> TRECHO EXTRAÍDO:
..........

A juíza do processo ordenou, além da suspensão do contrato, a proibição do sócio de deixar Boa Vista e de contratar com o Poder Público, bem como de obrigar a comunicar à Justiça eventual mudança de endereço. “Não se trata, frise-se, de julgamento antecipado pelos delitos investigados. É que os indícios colhidos durante a investigação permitiram vislumbrar o fumus commissi delicti na prática de delitos contra a administração pública”, disse a juíza.
Com a decisão da magistrada, determinou a suspensão imediata do contrato assinado pelo governo de Roraima e à Secretaria de Saúde. “Comunique-se ao Governo do Estado de Roraima e a Secretaria de Saúde de Estado de Roraima a presente decisão acerca da suspensão da atividade econômica e financeira da empresa VB SERVIÇOS MÉDICOS LTDA (VB SAÚDE) vinculada a contratação com a Secretaria de Saúde de Roraima – SESAU/RR, para providências quanto a imediata suspensão da contratação vigente, observando-se a disposição do inciso I, §3 do art. 137 da Lei n. 14.133/21”, declara o trecho da notificação.

..........

[Exercícios de interpretação de gráficos]
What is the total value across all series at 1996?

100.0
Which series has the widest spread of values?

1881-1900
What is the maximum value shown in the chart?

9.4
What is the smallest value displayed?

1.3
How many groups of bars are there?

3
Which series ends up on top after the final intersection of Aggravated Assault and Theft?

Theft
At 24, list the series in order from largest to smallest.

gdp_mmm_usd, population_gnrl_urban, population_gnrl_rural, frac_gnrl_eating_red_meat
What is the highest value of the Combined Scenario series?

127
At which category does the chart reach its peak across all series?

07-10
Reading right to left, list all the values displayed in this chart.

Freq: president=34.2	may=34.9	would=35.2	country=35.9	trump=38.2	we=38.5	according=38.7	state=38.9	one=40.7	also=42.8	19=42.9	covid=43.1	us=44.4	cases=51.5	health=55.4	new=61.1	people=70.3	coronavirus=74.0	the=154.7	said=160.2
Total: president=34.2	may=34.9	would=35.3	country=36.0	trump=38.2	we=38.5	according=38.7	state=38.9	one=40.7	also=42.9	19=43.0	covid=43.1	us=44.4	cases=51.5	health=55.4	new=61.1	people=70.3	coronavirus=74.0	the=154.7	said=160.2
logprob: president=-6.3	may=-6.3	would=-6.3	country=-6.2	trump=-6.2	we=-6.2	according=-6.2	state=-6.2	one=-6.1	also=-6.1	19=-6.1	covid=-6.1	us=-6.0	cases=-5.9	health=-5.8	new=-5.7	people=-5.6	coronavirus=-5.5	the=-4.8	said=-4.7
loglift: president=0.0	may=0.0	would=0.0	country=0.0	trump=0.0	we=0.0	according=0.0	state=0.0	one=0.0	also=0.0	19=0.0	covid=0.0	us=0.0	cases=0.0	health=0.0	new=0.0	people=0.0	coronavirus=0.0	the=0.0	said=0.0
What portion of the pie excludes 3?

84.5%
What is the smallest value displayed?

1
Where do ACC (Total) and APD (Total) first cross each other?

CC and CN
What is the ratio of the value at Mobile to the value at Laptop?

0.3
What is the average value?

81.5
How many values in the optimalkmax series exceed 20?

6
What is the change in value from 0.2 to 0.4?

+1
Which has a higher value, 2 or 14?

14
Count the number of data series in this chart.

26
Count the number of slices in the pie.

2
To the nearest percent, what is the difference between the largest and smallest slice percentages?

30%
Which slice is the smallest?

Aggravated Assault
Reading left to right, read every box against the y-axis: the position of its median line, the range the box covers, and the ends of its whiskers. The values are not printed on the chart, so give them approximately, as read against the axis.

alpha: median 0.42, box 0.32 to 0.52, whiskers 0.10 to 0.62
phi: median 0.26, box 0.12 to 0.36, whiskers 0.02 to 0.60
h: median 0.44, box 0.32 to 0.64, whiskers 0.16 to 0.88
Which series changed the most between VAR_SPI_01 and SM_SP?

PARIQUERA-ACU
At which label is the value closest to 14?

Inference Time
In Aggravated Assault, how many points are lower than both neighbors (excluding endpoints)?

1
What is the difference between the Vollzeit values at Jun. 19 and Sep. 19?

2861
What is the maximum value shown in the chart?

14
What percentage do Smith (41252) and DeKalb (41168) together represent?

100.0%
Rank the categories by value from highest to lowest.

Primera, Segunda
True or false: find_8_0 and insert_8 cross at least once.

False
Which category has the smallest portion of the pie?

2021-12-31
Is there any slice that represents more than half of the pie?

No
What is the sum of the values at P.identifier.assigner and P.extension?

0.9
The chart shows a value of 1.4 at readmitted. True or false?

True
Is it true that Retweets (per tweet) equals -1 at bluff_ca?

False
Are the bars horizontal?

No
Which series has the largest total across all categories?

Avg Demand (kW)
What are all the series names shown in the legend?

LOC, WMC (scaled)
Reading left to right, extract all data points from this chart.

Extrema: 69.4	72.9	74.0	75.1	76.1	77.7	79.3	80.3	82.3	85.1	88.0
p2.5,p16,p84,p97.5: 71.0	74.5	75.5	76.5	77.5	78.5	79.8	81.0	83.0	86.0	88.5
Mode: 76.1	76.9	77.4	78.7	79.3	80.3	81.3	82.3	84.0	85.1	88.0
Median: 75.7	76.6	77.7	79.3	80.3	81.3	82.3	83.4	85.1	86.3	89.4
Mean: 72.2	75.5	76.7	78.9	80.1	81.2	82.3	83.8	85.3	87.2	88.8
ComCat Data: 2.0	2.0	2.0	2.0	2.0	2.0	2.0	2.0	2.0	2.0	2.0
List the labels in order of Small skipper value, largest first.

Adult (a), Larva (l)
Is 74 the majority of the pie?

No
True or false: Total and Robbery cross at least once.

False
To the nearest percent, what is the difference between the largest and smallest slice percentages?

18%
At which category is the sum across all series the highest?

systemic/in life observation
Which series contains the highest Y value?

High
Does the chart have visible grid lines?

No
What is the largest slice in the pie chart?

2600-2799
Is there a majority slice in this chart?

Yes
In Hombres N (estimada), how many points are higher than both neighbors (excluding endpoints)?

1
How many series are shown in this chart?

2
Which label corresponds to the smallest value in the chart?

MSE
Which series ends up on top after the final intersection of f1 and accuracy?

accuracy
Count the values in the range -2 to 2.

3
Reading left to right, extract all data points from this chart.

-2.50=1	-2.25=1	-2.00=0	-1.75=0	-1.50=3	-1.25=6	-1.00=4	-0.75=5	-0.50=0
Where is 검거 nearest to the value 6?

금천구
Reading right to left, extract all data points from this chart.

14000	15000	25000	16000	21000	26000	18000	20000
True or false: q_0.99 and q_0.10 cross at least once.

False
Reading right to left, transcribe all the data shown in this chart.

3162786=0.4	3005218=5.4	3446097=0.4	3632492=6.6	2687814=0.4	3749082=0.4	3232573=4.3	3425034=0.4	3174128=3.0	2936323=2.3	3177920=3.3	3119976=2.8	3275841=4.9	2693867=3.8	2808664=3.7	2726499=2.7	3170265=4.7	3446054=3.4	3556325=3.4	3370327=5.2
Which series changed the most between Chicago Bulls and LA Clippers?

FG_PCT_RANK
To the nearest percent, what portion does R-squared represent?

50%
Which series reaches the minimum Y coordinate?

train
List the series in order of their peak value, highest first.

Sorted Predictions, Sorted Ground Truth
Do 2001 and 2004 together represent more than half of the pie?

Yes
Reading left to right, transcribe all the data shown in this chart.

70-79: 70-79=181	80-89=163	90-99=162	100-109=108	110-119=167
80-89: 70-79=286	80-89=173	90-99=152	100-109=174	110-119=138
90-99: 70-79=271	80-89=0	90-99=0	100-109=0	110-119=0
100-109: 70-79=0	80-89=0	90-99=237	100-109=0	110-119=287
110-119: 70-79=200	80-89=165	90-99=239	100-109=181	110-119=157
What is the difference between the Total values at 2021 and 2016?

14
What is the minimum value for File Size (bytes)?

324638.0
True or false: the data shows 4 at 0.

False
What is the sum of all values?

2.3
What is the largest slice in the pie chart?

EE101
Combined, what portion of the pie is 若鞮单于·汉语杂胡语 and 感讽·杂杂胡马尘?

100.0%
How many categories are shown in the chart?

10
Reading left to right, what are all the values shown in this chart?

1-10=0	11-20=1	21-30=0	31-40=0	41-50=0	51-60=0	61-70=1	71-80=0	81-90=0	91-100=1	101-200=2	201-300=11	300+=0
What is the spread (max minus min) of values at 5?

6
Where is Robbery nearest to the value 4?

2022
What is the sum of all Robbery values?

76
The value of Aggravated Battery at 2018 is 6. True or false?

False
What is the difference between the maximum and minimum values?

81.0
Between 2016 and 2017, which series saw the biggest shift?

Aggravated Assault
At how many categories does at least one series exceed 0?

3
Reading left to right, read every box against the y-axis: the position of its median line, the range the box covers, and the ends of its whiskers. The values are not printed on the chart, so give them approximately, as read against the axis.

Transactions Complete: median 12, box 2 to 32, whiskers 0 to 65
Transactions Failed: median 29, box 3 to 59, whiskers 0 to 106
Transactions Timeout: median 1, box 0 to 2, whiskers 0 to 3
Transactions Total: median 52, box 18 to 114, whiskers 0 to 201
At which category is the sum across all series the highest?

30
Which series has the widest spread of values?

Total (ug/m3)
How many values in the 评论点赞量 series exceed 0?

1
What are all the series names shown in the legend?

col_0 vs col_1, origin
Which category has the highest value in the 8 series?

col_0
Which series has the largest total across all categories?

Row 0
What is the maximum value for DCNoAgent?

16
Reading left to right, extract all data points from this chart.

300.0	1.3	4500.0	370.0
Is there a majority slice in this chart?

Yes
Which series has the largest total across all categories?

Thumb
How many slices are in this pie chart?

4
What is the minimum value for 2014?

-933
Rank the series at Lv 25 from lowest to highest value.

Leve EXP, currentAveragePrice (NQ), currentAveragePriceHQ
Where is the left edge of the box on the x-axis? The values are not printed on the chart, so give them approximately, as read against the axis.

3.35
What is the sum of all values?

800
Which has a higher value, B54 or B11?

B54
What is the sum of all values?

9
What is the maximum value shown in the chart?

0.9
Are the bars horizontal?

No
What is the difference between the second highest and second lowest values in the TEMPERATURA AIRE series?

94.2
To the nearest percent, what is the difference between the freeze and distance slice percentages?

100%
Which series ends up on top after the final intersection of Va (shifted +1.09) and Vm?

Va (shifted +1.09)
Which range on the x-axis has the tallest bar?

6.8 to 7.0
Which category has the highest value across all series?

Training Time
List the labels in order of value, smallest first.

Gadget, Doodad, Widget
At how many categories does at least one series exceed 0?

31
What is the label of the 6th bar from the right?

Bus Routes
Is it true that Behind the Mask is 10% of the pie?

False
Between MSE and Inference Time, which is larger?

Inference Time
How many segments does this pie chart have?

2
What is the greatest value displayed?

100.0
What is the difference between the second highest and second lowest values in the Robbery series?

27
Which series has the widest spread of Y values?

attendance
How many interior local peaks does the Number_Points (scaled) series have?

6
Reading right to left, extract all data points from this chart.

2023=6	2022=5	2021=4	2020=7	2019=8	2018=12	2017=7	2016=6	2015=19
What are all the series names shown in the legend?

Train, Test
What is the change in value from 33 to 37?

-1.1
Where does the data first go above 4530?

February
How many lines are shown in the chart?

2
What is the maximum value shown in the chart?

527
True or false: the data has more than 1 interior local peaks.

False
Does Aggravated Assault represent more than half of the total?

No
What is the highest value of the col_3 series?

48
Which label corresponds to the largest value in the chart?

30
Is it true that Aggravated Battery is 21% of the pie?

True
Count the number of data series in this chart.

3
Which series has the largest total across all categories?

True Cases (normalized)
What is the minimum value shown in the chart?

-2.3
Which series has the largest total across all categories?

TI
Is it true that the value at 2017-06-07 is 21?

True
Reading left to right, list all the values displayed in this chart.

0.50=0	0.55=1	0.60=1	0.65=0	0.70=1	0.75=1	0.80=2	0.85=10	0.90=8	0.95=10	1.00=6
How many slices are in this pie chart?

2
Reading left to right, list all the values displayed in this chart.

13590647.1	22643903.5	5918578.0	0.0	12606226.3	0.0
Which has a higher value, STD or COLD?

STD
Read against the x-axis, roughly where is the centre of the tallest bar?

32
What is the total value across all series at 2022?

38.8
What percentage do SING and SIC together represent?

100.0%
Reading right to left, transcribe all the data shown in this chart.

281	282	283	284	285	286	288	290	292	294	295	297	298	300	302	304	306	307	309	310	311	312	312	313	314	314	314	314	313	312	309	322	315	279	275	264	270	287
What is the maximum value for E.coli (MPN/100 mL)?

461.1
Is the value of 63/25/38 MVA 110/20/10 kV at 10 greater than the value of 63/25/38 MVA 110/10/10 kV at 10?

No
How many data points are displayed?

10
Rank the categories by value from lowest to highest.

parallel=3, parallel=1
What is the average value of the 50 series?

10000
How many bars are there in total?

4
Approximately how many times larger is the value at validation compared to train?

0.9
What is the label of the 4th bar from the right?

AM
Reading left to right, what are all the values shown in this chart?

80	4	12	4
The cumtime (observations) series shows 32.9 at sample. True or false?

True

..........

> TAREFA:
Retome o texto sobre a suspensão do contrato da VB Saúde com o governo de Roraima e dê continuidade a ele logo após a última frase.

> RESPOSTA DA TAREFA:
A AGÊNCIA CENARIUM AMAZÔNIA procurou o Governo para posicionamento sobre o assunto. Por meio de nota, disse que recebeu a notificação do Judiciário e que acatará integralmente todas as recomendações apresentadas. Disse também que as atividades vão continuar sendo realizadas conforme a lei.
“A Sesau ressalta ainda que as ações da atual gestão permanecerão sendo realizadas em conformidade com as leis, trabalhando incessantemente para proporcionar um atendimento de excelência e respeito aos direitos de todos os cidadãos e da administração pública.”, complementa.
A reportagem também entrou em contato com a defesa de Valdan Vieira Barros, que optou por não comentar a decisão judicial.
A Justiça de Roraima tornou réus, em setembro de 2020, Valdan Barros e outras oito pessoas que fazem parte da Coopebras por suspeita de organização criminosa, peculato e lavagem de dinheiro em setembro de 2020. O grupo foi denunciado pela suspeita de desvio de ao menos R$ 30 milhões durante anos de contratos para fornecer serviços médicos.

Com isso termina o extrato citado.